The purpose of this document is to amend the Selling Agent Agreement dated
June 1, 1990 between IDS Financial Services Inc. (the "Company" and now
known as Ameriprise Financial Services, Inc. ("AFSI")) and American
Express Bank International ("AEBI"), as subsequently amended (the "Selling
Agent Agreement").

Unless specifically stated to the contrary, the terms of this Amendment are
retroactive to the initial effective date of the Selling Agent Agreement on
June 1, 1990, as they clarify the respective responsibilities and
obligations the Parties (i.e., AFSI and AEBI) and IDS Certificate Company
(the "Issuer" and now known as Ameriprise Certificate Company) have
undertaken since that date.

Terms used in this Amendment have the same meaning as they do in the Selling
Agent Agreement.

1.    Effective October 1, 2005, Ameriprise Certificate Company will
     replace IDS Certificate Company in the text of the Selling Agent
     Agreement in recognition of the current name of such organization.

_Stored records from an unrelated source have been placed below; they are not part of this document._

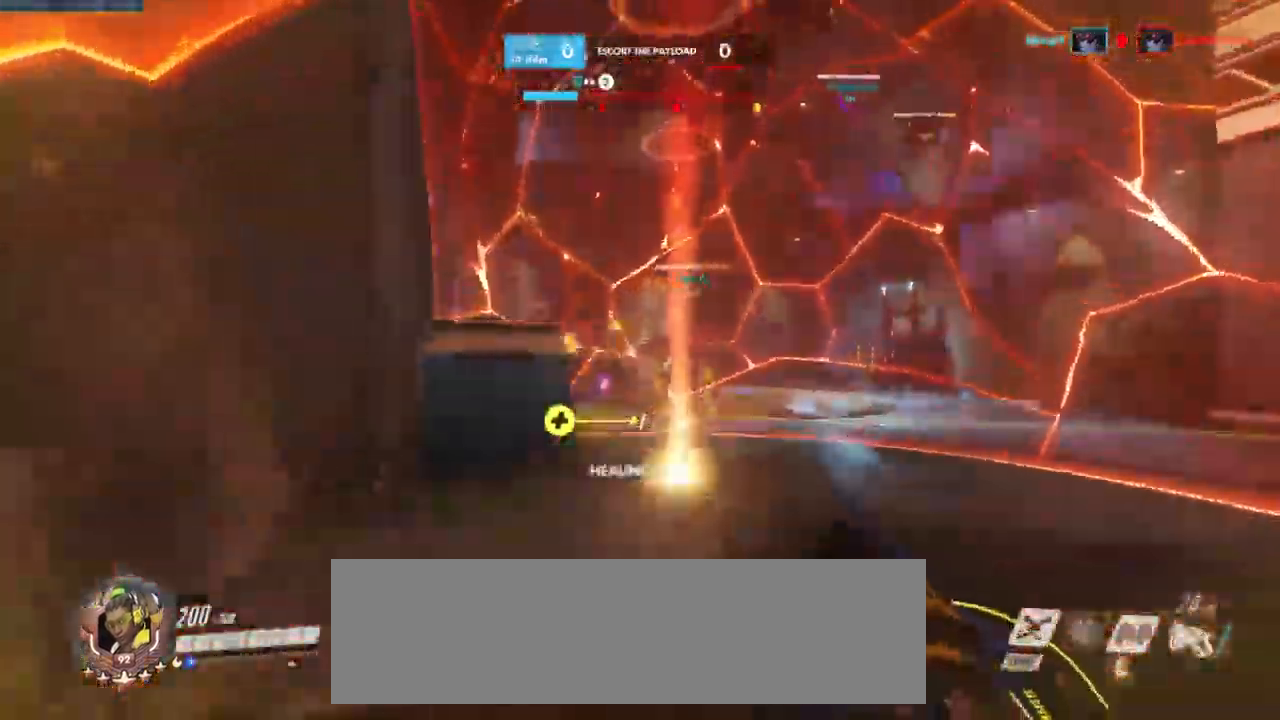
{"keys": ["d", "w"], "mouse": ["left"], "events": [[133, "space", "up"], [250, "mouse_left", "down"]]}
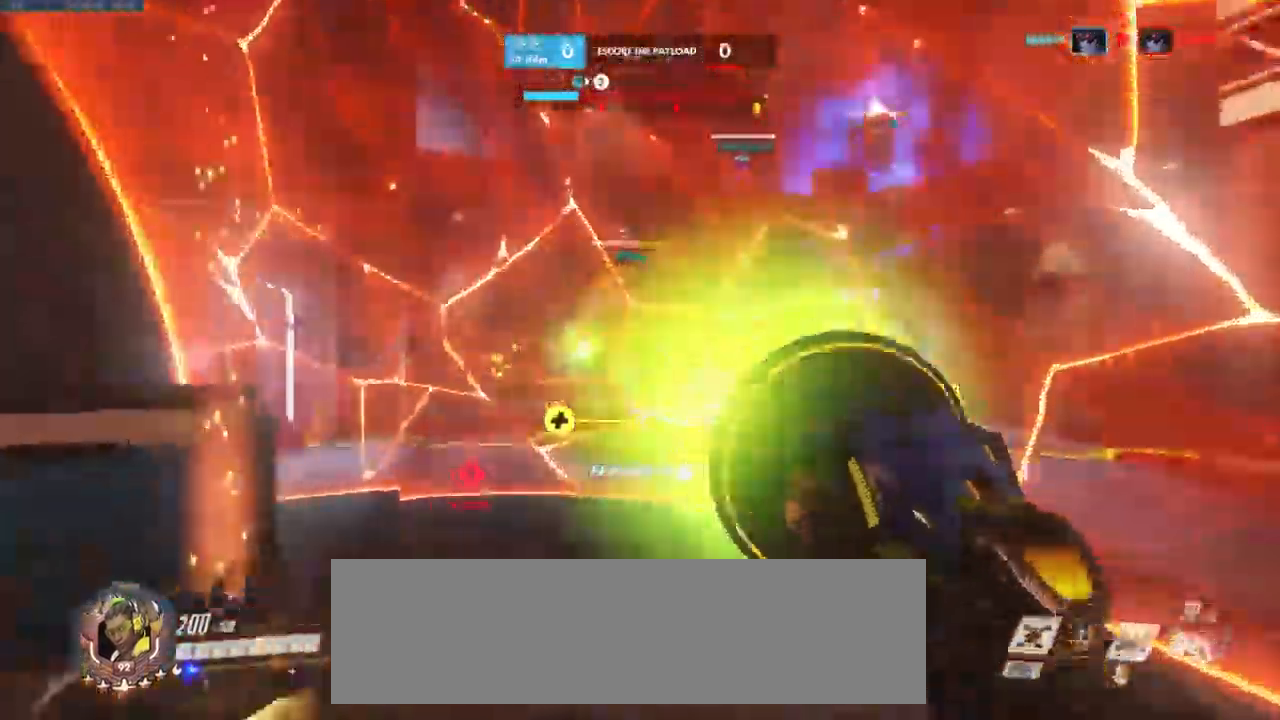
{"keys": ["a", "w"], "mouse": ["left"], "events": [[166, "d", "up"], [433, "a", "down"]]}
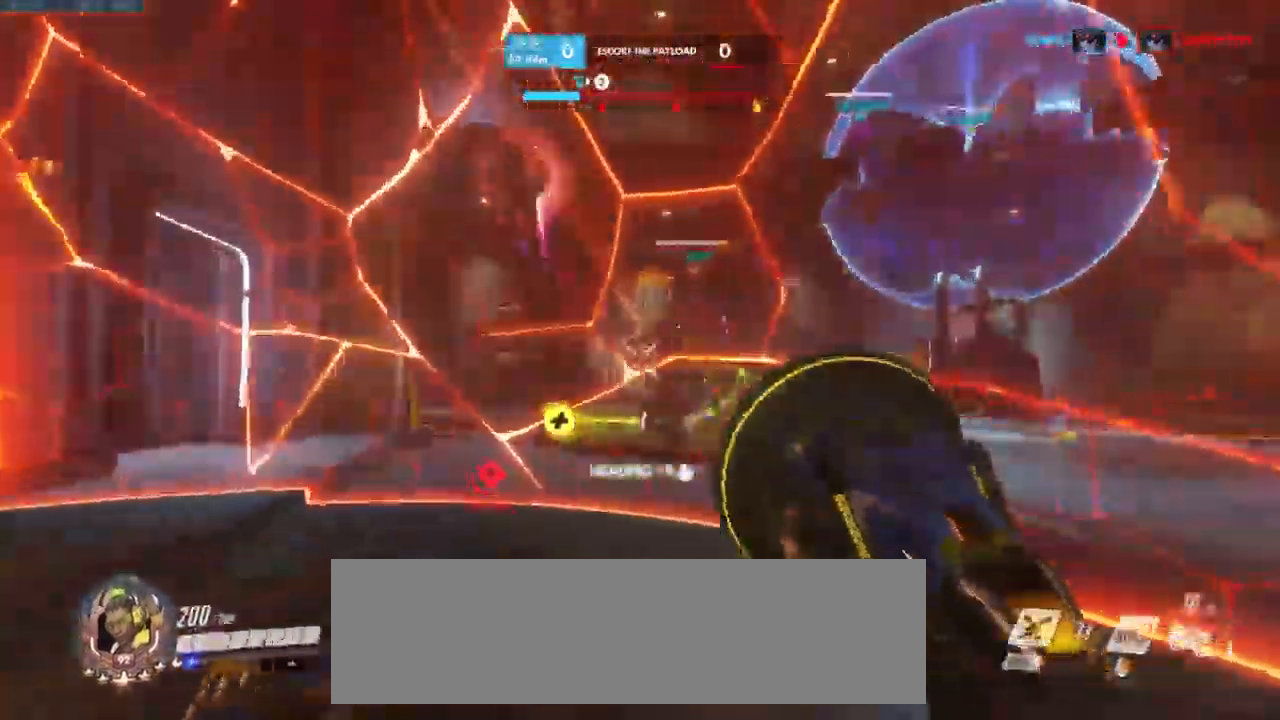
{"keys": ["d", "s"], "mouse": ["left"], "events": [[183, "a", "up"], [233, "d", "down"], [266, "w", "up"], [450, "s", "down"]]}
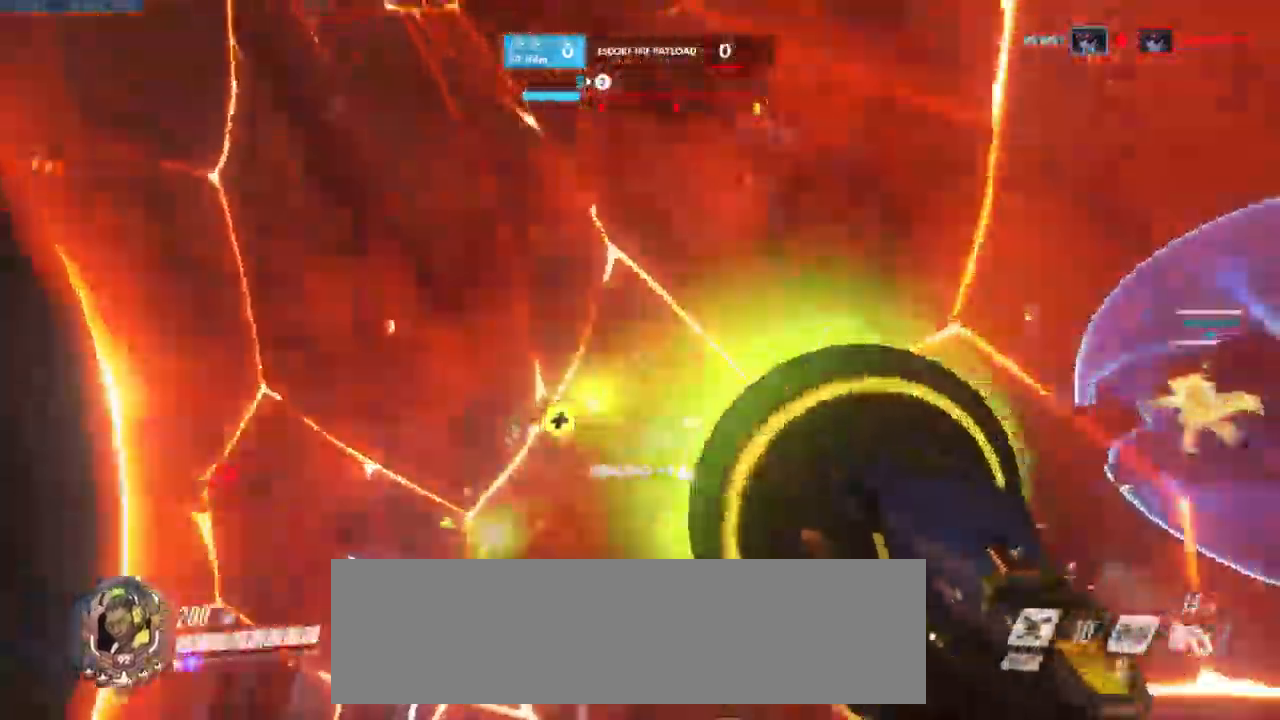
{"keys": ["a", "s"], "mouse": ["left"], "events": [[33, "d", "up"], [167, "a", "down"]]}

2.    Section I of the Selling Agent Agreement is amended to add
     subsection 4.1, which states as follows:

     (4.1) Effective October 1, 2005, AEBI will no longer market or offer
           Certificates, and the Issuer and the Company will no longer accept
           new applications for Certificates from AEBI. However, the terms of
           this Agreement will continue to be in effect with respect to
           Certificates marketed and offered prior to that date.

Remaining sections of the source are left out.